‘It’s a massive victory from the situation on March 31 when Visteon sacked us with nothing,’ Piers Hood, Unite deputy convenor at the Visteon Enfield plant told News Line yesterday.
He was speaking in the wake of sacked workers at the plant voting on Saturday by 178-5 to accept a new redundancy offer from the company.
Hood added: ‘Everyone is happy. We would have liked our jobs back but most people are looking at £40,000 plus.
‘The stand of the three plants dragged Visteon back to the negotiating table.
‘It’s a tenfold increase on what we were first told and it shows that occupation pays.
‘You have to make the decision to stand and fight straightaway.
‘We are still picketing and we will stay on the picket line until things are all sorted out and the money is in people’s bank accounts.’

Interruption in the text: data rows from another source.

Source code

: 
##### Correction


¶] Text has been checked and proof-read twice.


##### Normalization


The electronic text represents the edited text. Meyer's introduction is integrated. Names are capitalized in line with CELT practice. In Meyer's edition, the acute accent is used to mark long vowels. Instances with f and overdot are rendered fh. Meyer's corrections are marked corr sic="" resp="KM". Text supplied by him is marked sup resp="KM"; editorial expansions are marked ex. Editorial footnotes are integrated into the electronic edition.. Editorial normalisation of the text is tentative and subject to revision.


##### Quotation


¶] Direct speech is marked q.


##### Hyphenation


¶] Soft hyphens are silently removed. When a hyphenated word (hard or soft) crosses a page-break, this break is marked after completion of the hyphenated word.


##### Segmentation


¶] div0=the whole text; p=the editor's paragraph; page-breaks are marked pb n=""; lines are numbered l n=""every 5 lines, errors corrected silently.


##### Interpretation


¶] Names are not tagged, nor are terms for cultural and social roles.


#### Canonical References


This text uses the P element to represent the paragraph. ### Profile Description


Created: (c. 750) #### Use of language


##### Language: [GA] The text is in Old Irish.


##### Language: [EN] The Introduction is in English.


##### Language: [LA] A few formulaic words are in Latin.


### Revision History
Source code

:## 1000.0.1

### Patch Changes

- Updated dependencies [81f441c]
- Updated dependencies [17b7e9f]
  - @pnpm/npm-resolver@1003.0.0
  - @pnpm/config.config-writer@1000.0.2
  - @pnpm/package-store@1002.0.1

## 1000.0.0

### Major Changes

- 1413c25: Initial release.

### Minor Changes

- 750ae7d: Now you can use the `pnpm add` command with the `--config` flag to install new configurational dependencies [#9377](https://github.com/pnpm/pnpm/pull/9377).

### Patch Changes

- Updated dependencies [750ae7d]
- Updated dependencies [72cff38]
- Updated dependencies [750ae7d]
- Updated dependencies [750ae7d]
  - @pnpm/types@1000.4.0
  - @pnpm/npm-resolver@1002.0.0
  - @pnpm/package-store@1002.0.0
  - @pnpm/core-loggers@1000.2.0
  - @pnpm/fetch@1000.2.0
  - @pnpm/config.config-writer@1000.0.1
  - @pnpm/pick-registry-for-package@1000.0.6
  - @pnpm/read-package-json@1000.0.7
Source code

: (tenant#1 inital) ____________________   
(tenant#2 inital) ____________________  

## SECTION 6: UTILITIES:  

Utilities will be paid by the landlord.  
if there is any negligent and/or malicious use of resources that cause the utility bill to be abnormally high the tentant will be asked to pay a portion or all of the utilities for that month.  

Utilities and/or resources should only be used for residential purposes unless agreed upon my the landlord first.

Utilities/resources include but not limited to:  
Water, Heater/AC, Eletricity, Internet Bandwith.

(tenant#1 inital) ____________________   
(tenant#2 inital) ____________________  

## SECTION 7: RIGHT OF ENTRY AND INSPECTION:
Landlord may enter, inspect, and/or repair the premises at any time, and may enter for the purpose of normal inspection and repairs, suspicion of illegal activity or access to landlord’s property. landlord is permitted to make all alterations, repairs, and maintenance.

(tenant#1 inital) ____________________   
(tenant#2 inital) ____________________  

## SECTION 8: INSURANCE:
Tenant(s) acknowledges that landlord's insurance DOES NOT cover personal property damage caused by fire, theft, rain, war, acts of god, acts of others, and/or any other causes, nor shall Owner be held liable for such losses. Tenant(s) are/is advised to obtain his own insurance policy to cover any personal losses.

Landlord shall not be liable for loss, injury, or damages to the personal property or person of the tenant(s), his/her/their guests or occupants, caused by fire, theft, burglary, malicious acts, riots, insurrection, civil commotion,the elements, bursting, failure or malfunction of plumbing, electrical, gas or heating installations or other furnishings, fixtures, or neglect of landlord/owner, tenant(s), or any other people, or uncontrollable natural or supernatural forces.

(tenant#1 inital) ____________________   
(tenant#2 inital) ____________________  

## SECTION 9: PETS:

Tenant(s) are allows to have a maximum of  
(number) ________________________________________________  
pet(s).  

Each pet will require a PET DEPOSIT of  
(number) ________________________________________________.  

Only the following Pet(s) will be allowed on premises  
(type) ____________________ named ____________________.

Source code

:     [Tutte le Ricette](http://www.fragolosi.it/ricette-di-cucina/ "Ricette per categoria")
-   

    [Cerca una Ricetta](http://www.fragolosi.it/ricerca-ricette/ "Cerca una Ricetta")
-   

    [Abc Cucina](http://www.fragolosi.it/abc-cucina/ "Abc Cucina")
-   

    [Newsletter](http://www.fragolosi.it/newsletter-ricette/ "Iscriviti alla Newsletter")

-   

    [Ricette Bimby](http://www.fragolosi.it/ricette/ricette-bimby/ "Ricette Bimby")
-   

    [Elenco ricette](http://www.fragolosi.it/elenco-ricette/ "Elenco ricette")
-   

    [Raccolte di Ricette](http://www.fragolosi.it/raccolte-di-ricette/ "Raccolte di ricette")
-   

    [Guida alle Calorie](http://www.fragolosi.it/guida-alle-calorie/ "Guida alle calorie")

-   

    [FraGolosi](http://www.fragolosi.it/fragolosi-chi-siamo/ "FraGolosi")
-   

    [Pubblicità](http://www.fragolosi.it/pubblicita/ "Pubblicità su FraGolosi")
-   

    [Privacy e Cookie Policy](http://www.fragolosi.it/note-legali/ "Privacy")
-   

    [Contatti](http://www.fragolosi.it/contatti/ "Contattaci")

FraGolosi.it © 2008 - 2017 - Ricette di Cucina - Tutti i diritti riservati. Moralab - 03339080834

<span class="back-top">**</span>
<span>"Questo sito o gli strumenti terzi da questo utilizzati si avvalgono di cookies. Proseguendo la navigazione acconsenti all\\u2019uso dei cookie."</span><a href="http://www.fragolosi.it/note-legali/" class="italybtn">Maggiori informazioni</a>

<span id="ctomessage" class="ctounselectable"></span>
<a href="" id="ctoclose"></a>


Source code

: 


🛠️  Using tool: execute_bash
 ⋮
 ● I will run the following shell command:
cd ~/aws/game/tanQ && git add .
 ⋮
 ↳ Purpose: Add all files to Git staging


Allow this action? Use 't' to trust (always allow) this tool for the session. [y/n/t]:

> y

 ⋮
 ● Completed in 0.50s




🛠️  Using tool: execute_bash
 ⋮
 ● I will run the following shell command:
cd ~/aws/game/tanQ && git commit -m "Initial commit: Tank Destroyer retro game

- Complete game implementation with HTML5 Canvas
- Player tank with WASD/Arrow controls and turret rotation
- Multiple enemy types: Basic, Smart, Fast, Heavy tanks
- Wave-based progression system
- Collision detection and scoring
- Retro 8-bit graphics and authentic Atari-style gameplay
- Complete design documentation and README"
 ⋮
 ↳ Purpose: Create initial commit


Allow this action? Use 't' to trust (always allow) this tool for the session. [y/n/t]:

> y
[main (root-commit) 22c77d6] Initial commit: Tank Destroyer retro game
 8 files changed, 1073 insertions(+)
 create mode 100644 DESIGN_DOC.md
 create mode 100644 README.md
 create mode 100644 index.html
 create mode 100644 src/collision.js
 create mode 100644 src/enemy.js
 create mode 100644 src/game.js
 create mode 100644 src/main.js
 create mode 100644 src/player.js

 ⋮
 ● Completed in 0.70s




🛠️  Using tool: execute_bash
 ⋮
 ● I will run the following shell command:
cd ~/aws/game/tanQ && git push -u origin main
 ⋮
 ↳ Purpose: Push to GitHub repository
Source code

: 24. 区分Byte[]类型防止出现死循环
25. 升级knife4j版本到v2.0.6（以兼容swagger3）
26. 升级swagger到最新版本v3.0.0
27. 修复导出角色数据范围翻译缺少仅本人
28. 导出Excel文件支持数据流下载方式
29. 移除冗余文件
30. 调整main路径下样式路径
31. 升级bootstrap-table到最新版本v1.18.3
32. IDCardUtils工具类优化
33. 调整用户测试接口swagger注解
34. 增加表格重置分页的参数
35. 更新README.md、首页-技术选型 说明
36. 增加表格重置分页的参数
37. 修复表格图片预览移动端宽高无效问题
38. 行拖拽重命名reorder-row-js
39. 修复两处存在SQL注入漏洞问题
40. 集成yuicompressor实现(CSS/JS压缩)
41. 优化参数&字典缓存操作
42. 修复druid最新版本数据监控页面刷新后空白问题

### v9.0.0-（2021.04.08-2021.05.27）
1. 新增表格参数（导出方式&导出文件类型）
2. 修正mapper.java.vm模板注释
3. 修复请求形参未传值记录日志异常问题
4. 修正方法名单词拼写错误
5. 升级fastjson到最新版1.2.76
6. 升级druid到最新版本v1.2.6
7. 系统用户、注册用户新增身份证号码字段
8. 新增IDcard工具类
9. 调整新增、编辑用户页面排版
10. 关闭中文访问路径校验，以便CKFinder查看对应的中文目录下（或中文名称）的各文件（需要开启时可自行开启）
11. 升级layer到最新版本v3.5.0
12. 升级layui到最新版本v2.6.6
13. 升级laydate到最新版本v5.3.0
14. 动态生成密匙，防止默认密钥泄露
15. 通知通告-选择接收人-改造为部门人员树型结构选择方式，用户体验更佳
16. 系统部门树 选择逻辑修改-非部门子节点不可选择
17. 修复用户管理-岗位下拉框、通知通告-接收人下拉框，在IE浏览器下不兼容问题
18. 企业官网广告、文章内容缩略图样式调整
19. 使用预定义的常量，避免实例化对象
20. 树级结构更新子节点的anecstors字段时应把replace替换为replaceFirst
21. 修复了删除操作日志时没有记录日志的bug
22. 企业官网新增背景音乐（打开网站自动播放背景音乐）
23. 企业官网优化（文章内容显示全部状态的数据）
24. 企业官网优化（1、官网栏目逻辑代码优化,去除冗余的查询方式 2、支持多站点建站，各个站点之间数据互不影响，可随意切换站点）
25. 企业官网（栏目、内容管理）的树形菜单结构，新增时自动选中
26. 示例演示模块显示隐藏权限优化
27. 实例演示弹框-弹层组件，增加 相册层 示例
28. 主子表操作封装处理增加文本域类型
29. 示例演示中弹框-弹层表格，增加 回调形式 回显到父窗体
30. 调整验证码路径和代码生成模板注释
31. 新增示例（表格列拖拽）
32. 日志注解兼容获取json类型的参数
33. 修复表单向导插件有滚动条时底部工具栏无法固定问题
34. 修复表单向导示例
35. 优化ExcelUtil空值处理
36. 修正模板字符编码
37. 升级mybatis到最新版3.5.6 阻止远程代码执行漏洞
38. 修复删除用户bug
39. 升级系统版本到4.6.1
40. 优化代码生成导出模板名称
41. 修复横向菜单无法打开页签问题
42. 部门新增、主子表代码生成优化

Basildon plant convenor Frank Jepson added: ‘Visteon was left with no choice and waved the little flag of surrender.
‘They knew we were getting stronger, not weaker.
‘The threat to picket Ford Bridgend and Dagenham hit home.
‘They knew we weren’t bluffing and would do whatever it takes to get justice.
‘We will continue to picket until the money is in the bank.’
Basildon sacked workers voted unanimously, 159 in favour, to accept the offer.
Last to vote was the still occupied Belfast plant.
Unite convenor John McGuire told News Line: ‘It’s not a victory because people have lost their jobs, but it is a victory that we got Ford Motor Company to put a proper financial settlement on the table.
‘It will be a total victory when we get Ford/Visteon in court for failing in their obligations to fund our pensions to the tune of £150m-£200m.
‘This shorfall is being paid for by the taxpayer and we intend to fight this through the courts.’
Commenting on the settlement he added: ‘It shows occupation pays.
‘We stood firm and we won’t be leaving until the money is in our bank accounts.’
Belfast voted 147-34 to accept the deal.
Unite – which never made the dispute and occupation of the Enfield and Belfast plants official, and subsequently did not sanction hardship pay – in a statement last Friday saluted the ‘dramatic fight for justice for 610 Visteon workers’.
It said: ‘The workers, members of Unite the union, were sacked last month with only six minute’s notice, in the process denied their rightful redundancy pay and their pensions hit.
‘Since then, the workers, supported fully by Unite, have led a high profile fight-back for just compensation, including the right to be considered for jobs at Ford, the former employer of the vast majority of the workforce.
‘Unite has been campaigning to ensure that neither Visteon nor Ford, given its historic, continuous association with the workforce, could walk away from the workers without paying them what is rightfully and morally theirs.
‘Now a renewed deal, which goes beyond even the Ford redundancy terms, has been accepted unanimously by the union’s convenors and shop stewards.’